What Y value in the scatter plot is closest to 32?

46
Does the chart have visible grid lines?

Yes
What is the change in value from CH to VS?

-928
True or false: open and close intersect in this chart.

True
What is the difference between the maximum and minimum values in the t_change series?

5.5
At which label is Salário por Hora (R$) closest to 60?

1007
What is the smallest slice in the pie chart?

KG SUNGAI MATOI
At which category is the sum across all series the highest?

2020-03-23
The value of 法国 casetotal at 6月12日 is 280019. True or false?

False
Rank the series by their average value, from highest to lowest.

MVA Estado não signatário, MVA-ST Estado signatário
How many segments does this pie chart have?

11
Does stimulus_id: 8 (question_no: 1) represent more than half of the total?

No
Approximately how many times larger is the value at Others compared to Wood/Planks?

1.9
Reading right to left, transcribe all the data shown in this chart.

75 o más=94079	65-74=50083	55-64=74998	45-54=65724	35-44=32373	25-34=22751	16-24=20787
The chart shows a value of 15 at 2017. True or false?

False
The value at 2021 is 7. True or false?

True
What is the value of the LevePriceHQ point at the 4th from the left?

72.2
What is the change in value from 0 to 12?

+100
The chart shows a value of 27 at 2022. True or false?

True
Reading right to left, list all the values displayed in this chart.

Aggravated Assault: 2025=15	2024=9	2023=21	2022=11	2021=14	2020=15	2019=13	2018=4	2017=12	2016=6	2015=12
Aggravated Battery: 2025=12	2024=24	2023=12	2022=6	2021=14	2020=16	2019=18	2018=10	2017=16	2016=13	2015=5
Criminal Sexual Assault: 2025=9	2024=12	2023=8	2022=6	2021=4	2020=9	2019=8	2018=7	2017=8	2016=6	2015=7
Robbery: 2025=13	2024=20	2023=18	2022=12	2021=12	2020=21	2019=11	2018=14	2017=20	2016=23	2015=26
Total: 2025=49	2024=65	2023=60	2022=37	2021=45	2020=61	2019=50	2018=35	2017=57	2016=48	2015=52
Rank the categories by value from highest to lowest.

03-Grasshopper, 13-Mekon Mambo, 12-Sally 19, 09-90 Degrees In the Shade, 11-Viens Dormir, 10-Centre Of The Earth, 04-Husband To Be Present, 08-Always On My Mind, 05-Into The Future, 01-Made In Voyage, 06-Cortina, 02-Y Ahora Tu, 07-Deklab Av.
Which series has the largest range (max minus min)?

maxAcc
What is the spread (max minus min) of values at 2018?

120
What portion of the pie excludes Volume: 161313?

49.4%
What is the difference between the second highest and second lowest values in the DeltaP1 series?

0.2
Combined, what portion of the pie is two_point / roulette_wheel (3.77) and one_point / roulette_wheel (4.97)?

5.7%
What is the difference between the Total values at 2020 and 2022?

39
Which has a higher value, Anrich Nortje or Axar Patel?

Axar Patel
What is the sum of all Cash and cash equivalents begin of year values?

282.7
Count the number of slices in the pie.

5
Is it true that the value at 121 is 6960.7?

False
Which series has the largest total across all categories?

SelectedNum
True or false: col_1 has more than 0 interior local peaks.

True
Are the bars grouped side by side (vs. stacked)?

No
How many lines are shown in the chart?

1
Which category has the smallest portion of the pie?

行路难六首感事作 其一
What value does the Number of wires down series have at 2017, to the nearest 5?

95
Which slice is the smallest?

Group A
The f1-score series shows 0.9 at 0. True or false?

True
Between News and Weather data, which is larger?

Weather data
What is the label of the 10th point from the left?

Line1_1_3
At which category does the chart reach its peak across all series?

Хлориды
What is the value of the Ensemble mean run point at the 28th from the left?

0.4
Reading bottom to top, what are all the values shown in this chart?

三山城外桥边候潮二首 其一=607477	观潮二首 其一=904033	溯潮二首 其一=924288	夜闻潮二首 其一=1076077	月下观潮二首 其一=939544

* **WORK REQUIRED**
Rewrite the lines above as a numbered list, leaving out the blank lines.

* **EXERCISE SOLUTION**
1. What Y value in the scatter plot is closest to 32?
2. 46
3. Does the chart have visible grid lines?
4. Yes
5. What is the change in value from CH to VS?
6. -928
7. True or false: open and close intersect in this chart.
8. True
9. What is the difference between the maximum and minimum values in the t_change series?
10. 5.5
11. At which label is Salário por Hora (R$) closest to 60?
12. 1007
13. What is the smallest slice in the pie chart?
14. KG SUNGAI MATOI
15. At which category is the sum across all series the highest?
16. 2020-03-23
17. The value of 法国 casetotal at 6月12日 is 280019. True or false?
18. False
19. Rank the series by their average value, from highest to lowest.
20. MVA Estado não signatário, MVA-ST Estado signatário
21. How many segments does this pie chart have?
22. 11
23. Does stimulus_id: 8 (question_no: 1) represent more than half of the total?
24. No
25. Approximately how many times larger is the value at Others compared to Wood/Planks?
26. 1.9
27. Reading right to left, transcribe all the data shown in this chart.
28. 75 o más=94079	65-74=50083	55-64=74998	45-54=65724	35-44=32373	25-34=22751	16-24=20787
29. The chart shows a value of 15 at 2017. True or false?
30. False
31. The value at 2021 is 7. True or false?
32. True
33. What is the value of the LevePriceHQ point at the 4th from the left?
34. 72.2
35. What is the change in value from 0 to 12?
36. +100
37. The chart shows a value of 27 at 2022. True or false?
38. True
39. Reading right to left, list all the values displayed in this chart.
40. Aggravated Assault: 2025=15	2024=9	2023=21	2022=11	2021=14	2020=15	2019=13	2018=4	2017=12	2016=6	2015=12
41. Aggravated Battery: 2025=12	2024=24	2023=12	2022=6	2021=14	2020=16	2019=18	2018=10	2017=16	2016=13	2015=5
42. Criminal Sexual Assault: 2025=9	2024=12	2023=8	2022=6	2021=4	2020=9	2019=8	2018=7	2017=8	2016=6	2015=7
43. Robbery: 2025=13	2024=20	2023=18	2022=12	2021=12	2020=21	2019=11	2018=14	2017=20	2016=23	2015=26
44. Total: 2025=49	2024=65	2023=60	2022=37	2021=45	2020=61	2019=50	2018=35	2017=57	2016=48	2015=52
45. Rank the categories by value from highest to lowest.
46. 03-Grasshopper, 13-Mekon Mambo, 12-Sally 19, 09-90 Degrees In the Shade, 11-Viens Dormir, 10-Centre Of The Earth, 04-Husband To Be Present, 08-Always On My Mind, 05-Into The Future, 01-Made In Voyage, 06-Cortina, 02-Y Ahora Tu, 07-Deklab Av.
47. Which series has the largest range (max minus min)?
48. maxAcc
49. What is the spread (max minus min) of values at 2018?
50. 120
51. What portion of the pie excludes Volume: 161313?
52. 49.4%
53. What is the difference between the second highest and second lowest values in the DeltaP1 series?
54. 0.2
55. Combined, what portion of the pie is two_point / roulette_wheel (3.77) and one_point / roulette_wheel (4.97)?
56. 5.7%
57. What is the difference between the Total values at 2020 and 2022?
58. 39
59. Which has a higher value, Anrich Nortje or Axar Patel?
60. Axar Patel
61. What is the sum of all Cash and cash equivalents begin of year values?
62. 282.7
63. Count the number of slices in the pie.
64. 5
65. Is it true that the value at 121 is 6960.7?
66. False
67. Which series has the largest total across all categories?
68. SelectedNum
69. True or false: col_1 has more than 0 interior local peaks.
70. True
71. Are the bars grouped side by side (vs. stacked)?
72. No
73. How many lines are shown in the chart?
74. 1
75. Which category has the smallest portion of the pie?
76. 行路难六首感事作 其一
77. What value does the Number of wires down series have at 2017, to the nearest 5?
78. 95
79. Which slice is the smallest?
80. Group A
81. The f1-score series shows 0.9 at 0. True or false?
82. True
83. Between News and Weather data, which is larger?
84. Weather data
85. What is the label of the 10th point from the left?
86. Line1_1_3
87. At which category does the chart reach its peak across all series?
88. Хлориды
89. What is the value of the Ensemble mean run point at the 28th from the left?
90. 0.4
91. Reading bottom to top, what are all the values shown in this chart?
92. 三山城外桥边候潮二首 其一=607477	观潮二首 其一=904033	溯潮二首 其一=924288	夜闻潮二首 其一=1076077	月下观潮二首 其一=939544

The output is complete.